Et puis notez que les roquettes (cinq ont été abattues par les Syriens, seulement trois sont passées) sont venues d’Israël. Pourquoi Israël ? Parce que les Russes avaient averti les États-Unis qu’ils savaient que la provocation par de fausses armes chimiques était organisée comme prétexte pour lancer une attaque à la roquette et qu’ils allaient tirer non seulement sur les roquettes mais aussi sur ceux qui les lancent. Par conséquent, les Américains ont décidé qu’il serait trop risqué de lancer l’attaque depuis des navires de la marine et ont demandé aux Israéliens de lancer eux-mêmes quelques missiles sur une base aérienne éloignée en Syrie, pensant à juste titre que les Russes ne riposteraient pas immédiatement contre Israël si aucun Russe n’était touché, sachant qu’il n’y aurait pas de Russes sur cette base aérienne pendant leur attaque. Ceci est, d’une part, assez pathétique mais d’autre part, cela montre que les Américains sont encore capables d’un minimum de pensée rationnelle.

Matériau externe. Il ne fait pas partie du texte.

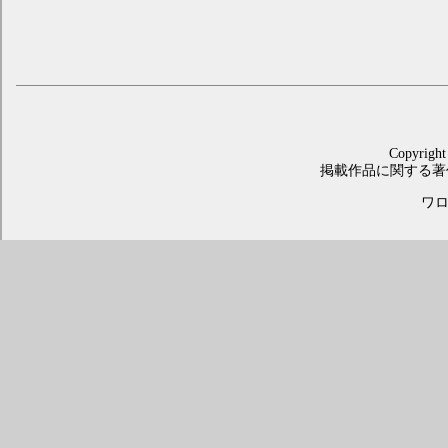
Copyright
掲載作品に関する著
ワロス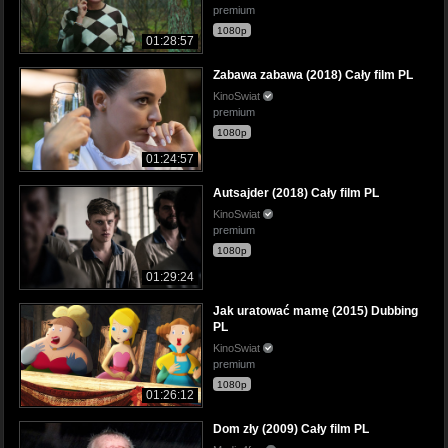
premium
1080p
01:28:57
Zabawa zabawa (2018) Cały film PL
KinoSwiat
premium
1080p
01:24:57
Autsajder (2018) Cały film PL
KinoSwiat
premium
1080p
01:29:24
Jak uratować mamę (2015) Dubbing
PL
KinoSwiat
premium
1080p
01:26:12
Dom zły (2009) Cały film PL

C’est une étrange période de l’histoire que nous traversons. Les États-Unis mentent sans arrêt (puisque la vérité n’est pas de leur côté) tout en prétendant être encore dangereux en commettant des meurtres de masse (à petite échelle, qu’ils peuvent être sûrs de mener en toute impunité). Pendant ce temps, le suicide national (via une guerre à grande échelle) et la décision de terminer tout le projet impérial restent politiquement impossibles. Combien de temps cette période étrange et instable de non-sens meurtrier peut-elle persister ? Difficile à dire, votre estimation est aussi bonne que la mienne. Mais elle ne peut évidemment pas durer longtemps. Donnez-lui quelques années, ou moins.